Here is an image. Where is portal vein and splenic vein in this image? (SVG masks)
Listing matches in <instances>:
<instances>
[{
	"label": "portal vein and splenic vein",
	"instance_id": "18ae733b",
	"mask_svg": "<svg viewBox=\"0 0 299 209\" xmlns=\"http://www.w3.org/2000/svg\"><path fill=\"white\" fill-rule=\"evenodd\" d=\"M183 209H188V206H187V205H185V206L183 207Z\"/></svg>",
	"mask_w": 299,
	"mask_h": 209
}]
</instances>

§ **What you should do**: Rewrite the data above, replacing "image" with "scan" wherever it occurs and leaving everything else the same.

§ **Answer below**:
Here is an scan. Where is portal vein and splenic vein in this scan? (SVG masks)
Listing matches in <instances>:
<instances>
[{
	"label": "portal vein and splenic vein",
	"instance_id": "18ae733b",
	"mask_svg": "<svg viewBox=\"0 0 299 209\" xmlns=\"http://www.w3.org/2000/svg\"><path fill=\"white\" fill-rule=\"evenodd\" d=\"M183 209H188V206H187V205H185V206L183 207Z\"/></svg>",
	"mask_w": 299,
	"mask_h": 209
}]
</instances>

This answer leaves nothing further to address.